Sonic Grade: B
Another Classic Records Heavy Vinyl LP reviewed.
Considering how bad (or at best mediocre) the average copy of the first Zep album sounds, let’s give credit where credit is due and say that Bernie’s remastered version on Heavy Vinyl is darn good (assuming you get a good one, something of course that neither I nor you should assume).
It’s without a doubt the best of all the Classic Zeppelin titles, most of which we found none too pleasing to the ear.
Our Thinking Circa 2010
We like the Classic, albeit with reservations. It’s without a doubt the best of all the Classic Heavy Vinyl reissues of the Zeppelin catalog, most of which are not very good and some of which are just awful.
Why is this one good? It’s tonally correct for one thing, and the importance of that cannot be stressed too strongly.
Two, it actually ROCKS, something a majority of pressings we’ve played over the years don’t.
Three, it’s shockingly dynamic. It may actually be more dynamic than any other pressing we have ever played.
If you aren’t willing to devote the time and resources necessary to acquire a dozen or more domestic and import copies, and you don’t want to spend the dough for one of our Hot Stamper copies, the Classic is probably your best bet.
We would agree now with almost none of what we had to say about this Classic title when it came out back in the day. We’ve reproduced it below so that you can read it here for yourself. It’s yet another example of a record We Was Wrong about. Live and learn, right?
Our Commentary from the ’90s
A Classic Winner! Zep 1 Rocks! Beats my best domestic copy (the former champ) and all the imports I”ve heard (at least 10 I would say), even the expensive Japanese Analog version I used to recommend.
This version is a little (deep) bass shy — 2 or 3 db at 40 helps a lot — but it’s cleaner and more dynamic than any other copy I have heard. Things get loud on this version that never got loud before. And that is, to quote one of my competitors, awesome!
Maybe Bernie trimmed the bass because it’s distorted, which would be a mistake, as the distortion is on the tape and rolling off the bottom end solves nothing. Zep II is the same way, maybe even more so.

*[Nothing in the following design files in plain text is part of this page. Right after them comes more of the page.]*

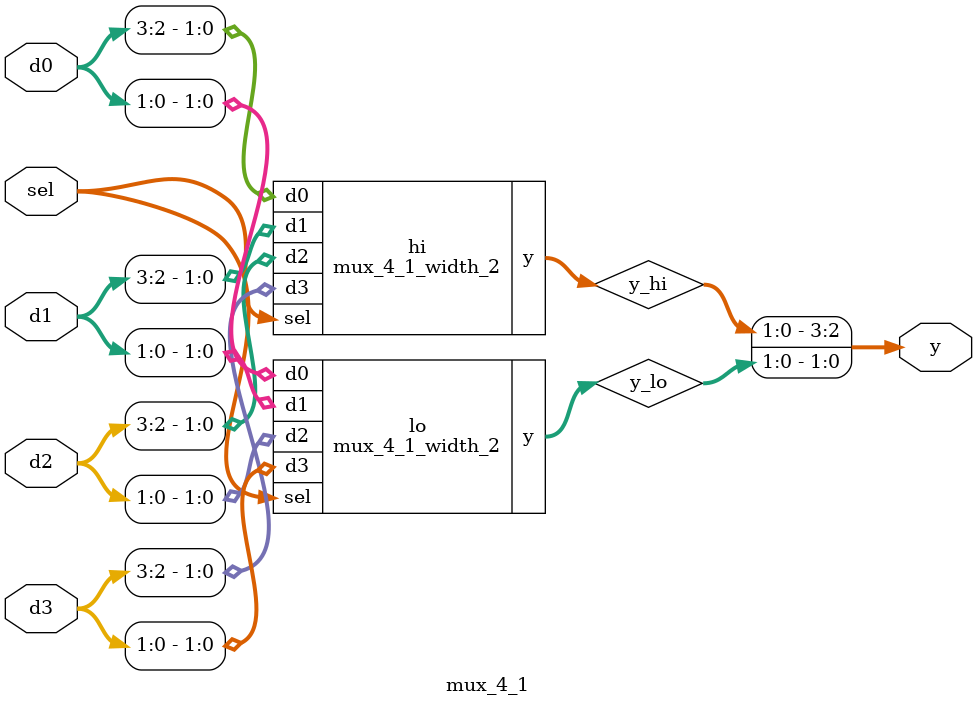
<source format=sv>

module mux_4_1_width_2
  (
    input  [1:0] d0, d1, d2, d3,
    input  [1:0] sel,
    output [1:0] y
  );

  assign y = sel [1] ? (sel [0] ? d3 : d2)
         : (sel [0] ? d1 : d0);

endmodule

//----------------------------------------------------------------------------
// Task
//----------------------------------------------------------------------------

module mux_4_1
  (
    input  [3:0] d0, d1, d2, d3,
    input  [1:0] sel,
    output [3:0] y
  );

  // Task:
  // Implement mux_4_1 with 4-bit data
  // using two instances of mux_4_1_width_2 with 2-bit data
  wire [1:0] y_lo, y_hi;

  mux_4_1_width_2 lo (
                    .d0 (d0[1:0]), .d1 (d1[1:0]),
                    .d2 (d2[1:0]), .d3 (d3[1:0]),
                    .sel(sel),     .y  (y_lo)
                  );

  mux_4_1_width_2 hi (
                    .d0 (d0[3:2]), .d1 (d1[3:2]),
                    .d2 (d2[3:2]), .d3 (d3[3:2]),
                    .sel(sel),     .y  (y_hi)
                  );

  assign y = {y_hi, y_lo};
endmodule

</source>
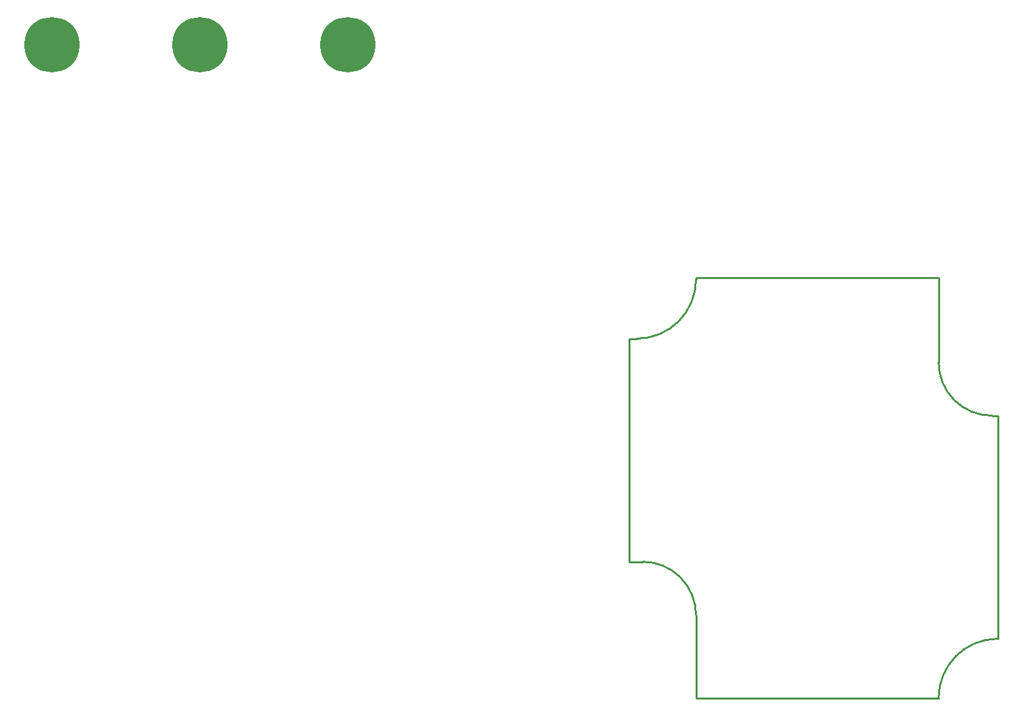
<source format=gtl>
G04 start of page 2 for group 3 layer_idx 0 *
G04 Title: (unknown), top_copper *
G04 Creator: pcb-rnd 2.2.2 *
G04 CreationDate: 2020-09-15 22:02:55 UTC *
G04 For:  *
G04 Format: Gerber/RS-274X *
G04 PCB-Dimensions: 700000 500000 *
G04 PCB-Coordinate-Origin: lower left *
%MOIN*%
%FSLAX25Y25*%
%LNTOP_COPPER_NONE_3*%
%ADD13C,0.2500*%
%ADD12C,0.2805*%
%ADD11C,0.0100*%
G54D11*X399000Y282000D02*X522000D01*
X365000Y138000D02*Y251000D01*
X372000Y138000D02*X365000D01*
X399000Y282000D02*Y281000D01*
X369000Y251000D02*X365000D01*
X522000Y282000D02*Y239000D01*
Y69000D02*X399000D01*
Y111000D02*Y69000D01*
X552000Y99000D02*Y212000D01*
X549000D02*X552000D01*
X372000Y138000D02*G75*G02X399000Y111000I0J-27000D01*G01*
X522000Y69000D02*G75*G02X552000Y99000I30000J0D01*G01*
X399000Y281000D02*G75*G02X369000Y251000I-30000J0D01*G01*
X522000Y239000D02*G75*G03X549000Y212000I27000J0D01*G01*
G54D12*X72500Y400000D03*
X147500D03*
X222500D03*
G54D13*M02*

</source>
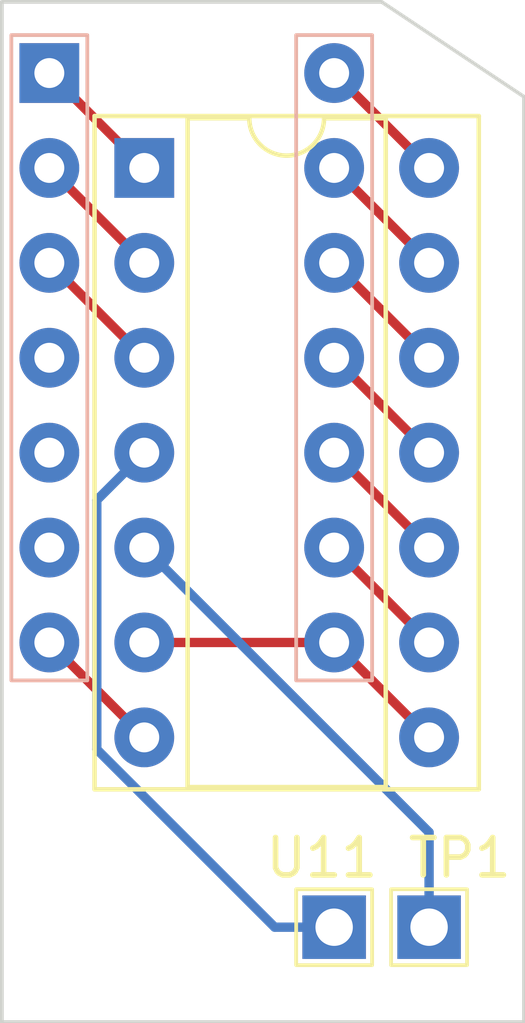
<source format=kicad_pcb>
(kicad_pcb (version 20221018) (generator pcbnew)

  (general
    (thickness 1.6)
  )

  (paper "A4")
  (layers
    (0 "F.Cu" signal)
    (31 "B.Cu" signal)
    (32 "B.Adhes" user "B.Adhesive")
    (33 "F.Adhes" user "F.Adhesive")
    (34 "B.Paste" user)
    (35 "F.Paste" user)
    (36 "B.SilkS" user "B.Silkscreen")
    (37 "F.SilkS" user "F.Silkscreen")
    (38 "B.Mask" user)
    (39 "F.Mask" user)
    (40 "Dwgs.User" user "User.Drawings")
    (41 "Cmts.User" user "User.Comments")
    (42 "Eco1.User" user "User.Eco1")
    (43 "Eco2.User" user "User.Eco2")
    (44 "Edge.Cuts" user)
    (45 "Margin" user)
    (46 "B.CrtYd" user "B.Courtyard")
    (47 "F.CrtYd" user "F.Courtyard")
    (48 "B.Fab" user)
    (49 "F.Fab" user)
    (50 "User.1" user)
    (51 "User.2" user)
    (52 "User.3" user)
    (53 "User.4" user)
    (54 "User.5" user)
    (55 "User.6" user)
    (56 "User.7" user)
    (57 "User.8" user)
    (58 "User.9" user)
  )

  (setup
    (pad_to_mask_clearance 0)
    (pcbplotparams
      (layerselection 0x00010fc_ffffffff)
      (plot_on_all_layers_selection 0x0000000_00000000)
      (disableapertmacros false)
      (usegerberextensions false)
      (usegerberattributes true)
      (usegerberadvancedattributes true)
      (creategerberjobfile true)
      (dashed_line_dash_ratio 12.000000)
      (dashed_line_gap_ratio 3.000000)
      (svgprecision 4)
      (plotframeref false)
      (viasonmask false)
      (mode 1)
      (useauxorigin false)
      (hpglpennumber 1)
      (hpglpenspeed 20)
      (hpglpendiameter 15.000000)
      (dxfpolygonmode true)
      (dxfimperialunits true)
      (dxfusepcbnewfont true)
      (psnegative false)
      (psa4output false)
      (plotreference true)
      (plotvalue true)
      (plotinvisibletext false)
      (sketchpadsonfab false)
      (subtractmaskfromsilk false)
      (outputformat 1)
      (mirror false)
      (drillshape 0)
      (scaleselection 1)
      (outputdirectory "build/")
    )
  )

  (net 0 "")
  (net 1 "Net-(J1-Pin_1)")
  (net 2 "Net-(J1-Pin_2)")
  (net 3 "Net-(SOCKET_74LS1-Pad1)")
  (net 4 "Net-(SOCKET_74LS1-Pad2)")
  (net 5 "Net-(SOCKET_74LS1-Pad3)")
  (net 6 "Net-(SOCKET_74LS1-Pad6)")
  (net 7 "GND")
  (net 8 "Net-(SOCKET_74LS1-Pad9)")
  (net 9 "Net-(SOCKET_74LS1-Pad10)")
  (net 10 "Net-(SOCKET_74LS1-Pad11)")
  (net 11 "Net-(SOCKET_74LS1-Pad12)")
  (net 12 "Net-(SOCKET_74LS1-Pad13)")
  (net 13 "VCC")
  (net 14 "unconnected-(U29-Pad6)")
  (net 15 "unconnected-(U29-Pad5)")
  (net 16 "unconnected-(U29-Pad4)")

  (footprint "Connector_PinHeader_2.54mm:PinHeader_1x02_P2.54mm_Vertical" (layer "F.Cu") (at 160.02 109.22 90))

  (footprint "Package_DIP:DIP-14_W7.62mm_Socket" (layer "F.Cu") (at 154.94 88.9))

  (footprint "Package_DIP:DIP-14_W7.62mm" (layer "F.Cu") (at 152.4 86.36))

  (gr_line (start 165.1 87.63) (end 165.1 86.995)
    (stroke (width 0.1) (type default)) (layer "Edge.Cuts") (tstamp 07e18766-d198-4ab5-9fa5-ee5fea651849))
  (gr_line (start 151.13 84.455) (end 151.13 111.76)
    (stroke (width 0.1) (type default)) (layer "Edge.Cuts") (tstamp 2a97c1ba-d03b-4f46-921e-733d267e8b19))
  (gr_line (start 161.29 84.455) (end 151.13 84.455)
    (stroke (width 0.1) (type default)) (layer "Edge.Cuts") (tstamp 3be5e106-e226-481b-a63c-e955ba8a13f8))
  (gr_line (start 165.1 86.995) (end 161.29 84.455)
    (stroke (width 0.1) (type default)) (layer "Edge.Cuts") (tstamp 4fa1c6df-571a-4b0b-a8d8-900f8c382d87))
  (gr_line (start 165.1 111.76) (end 165.1 87.63)
    (stroke (width 0.1) (type default)) (layer "Edge.Cuts") (tstamp 57f751e7-0c5f-4269-bb05-57dd5af75cf5))
  (gr_line (start 151.13 111.76) (end 165.1 111.76)
    (stroke (width 0.1) (type default)) (layer "Edge.Cuts") (tstamp 9a8b0373-65da-48e9-a6fd-93ea2f21ea18))
  (gr_text "U11" (at 158.115 107.95) (layer "F.SilkS") (tstamp 5c751601-c468-4a8f-a54a-9e4c37aca23c)
    (effects (font (size 1 1) (thickness 0.15)) (justify left bottom))
  )
  (gr_text "TP1" (at 161.925 107.95) (layer "F.SilkS") (tstamp 7ea6e4ce-48ed-4c7b-b49a-3258ee65930d)
    (effects (font (size 1 1) (thickness 0.15)) (justify left bottom))
  )

  (segment (start 158.429009 109.22) (end 160.02 109.22) (width 0.25) (layer "B.Cu") (net 1) (tstamp 204c3a69-a2a8-48c1-85b6-172a09fe57f0))
  (segment (start 153.67 97.79) (end 153.67 104.460991) (width 0.25) (layer "B.Cu") (net 1) (tstamp 9ddbb736-97d0-4787-9fb9-2da9b5955f43))
  (segment (start 154.94 96.52) (end 153.67 97.79) (width 0.25) (layer "B.Cu") (net 1) (tstamp a18814a7-51fa-4183-a284-e961272b57ef))
  (segment (start 153.67 104.460991) (end 158.429009 109.22) (width 0.25) (layer "B.Cu") (net 1) (tstamp d1e6bfc0-da52-4dec-ae0c-d043cd590e31))
  (segment (start 162.56 109.22) (end 162.56 106.68) (width 0.25) (layer "B.Cu") (net 2) (tstamp 4f1db444-8fa2-421b-8364-2e2ec55956cf))
  (segment (start 162.56 106.68) (end 154.94 99.06) (width 0.25) (layer "B.Cu") (net 2) (tstamp 6ebd1a6e-b8be-4f0e-a2d9-662d73c511d3))
  (segment (start 154.94 88.9) (end 152.4 86.36) (width 0.25) (layer "F.Cu") (net 3) (tstamp 2767ac5e-1b5d-4eb1-ac0f-4433b4673e90))
  (segment (start 152.4 88.9) (end 154.94 91.44) (width 0.25) (layer "F.Cu") (net 4) (tstamp 10b3119b-9307-4652-b605-8ecd9185dbc8))
  (segment (start 152.4 91.44) (end 154.94 93.98) (width 0.25) (layer "F.Cu") (net 5) (tstamp b3353801-af7c-46ef-973d-fe5784f513fb))
  (segment (start 160.02 101.6) (end 162.56 104.14) (width 0.25) (layer "F.Cu") (net 6) (tstamp 6caf51ee-ff25-4a65-80fa-3019478c3d6b))
  (segment (start 154.94 101.6) (end 160.02 101.6) (width 0.25) (layer "F.Cu") (net 6) (tstamp 7227a8b2-9efd-4a98-93c4-46e4e7f0e69e))
  (segment (start 152.4 101.6) (end 154.94 104.14) (width 0.25) (layer "F.Cu") (net 7) (tstamp 40d940f6-6f38-437b-9c13-421d6b0203fa))
  (segment (start 160.02 99.06) (end 162.56 101.6) (width 0.25) (layer "F.Cu") (net 8) (tstamp e9c6ba5c-6ec1-4f39-8bdd-9583309c1d43))
  (segment (start 160.02 96.52) (end 162.56 99.06) (width 0.25) (layer "F.Cu") (net 9) (tstamp 7c0de071-c6c2-4c76-9d1e-f7c25864037f))
  (segment (start 160.02 93.98) (end 162.56 96.52) (width 0.25) (layer "F.Cu") (net 10) (tstamp b07613ae-c041-4482-9529-20d8f662f904))
  (segment (start 160.02 91.44) (end 162.56 93.98) (width 0.25) (layer "F.Cu") (net 11) (tstamp 1187f5bb-ba64-42fe-a2bc-694dd9450df1))
  (segment (start 160.02 88.9) (end 162.56 91.44) (width 0.25) (layer "F.Cu") (net 12) (tstamp 3beb71a7-a955-4692-aca1-4ab3801cd5b2))
  (segment (start 160.02 86.36) (end 162.56 88.9) (width 0.25) (layer "F.Cu") (net 13) (tstamp ef1cf4ff-c89e-460e-84f3-3b0c35e21495))

)

</source>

Since 90% of all the audiophile systems I’ve ever heard were bass shy, this may not be as obvious as it should be. But Led Zeppelin without deep punchy bass emasculates the music in such a fundamental way that it’s hard to imagine this album could have much effect on its audience without it. It’s called head banging music for a reason. Like Wayne, Garth and their buddies driving down the road in Wayne’s World, when it’s really rocking you have an uncontrollable desire to bang your head up and down to the beat, and you need bass to make it rock. No bass, no headbanging.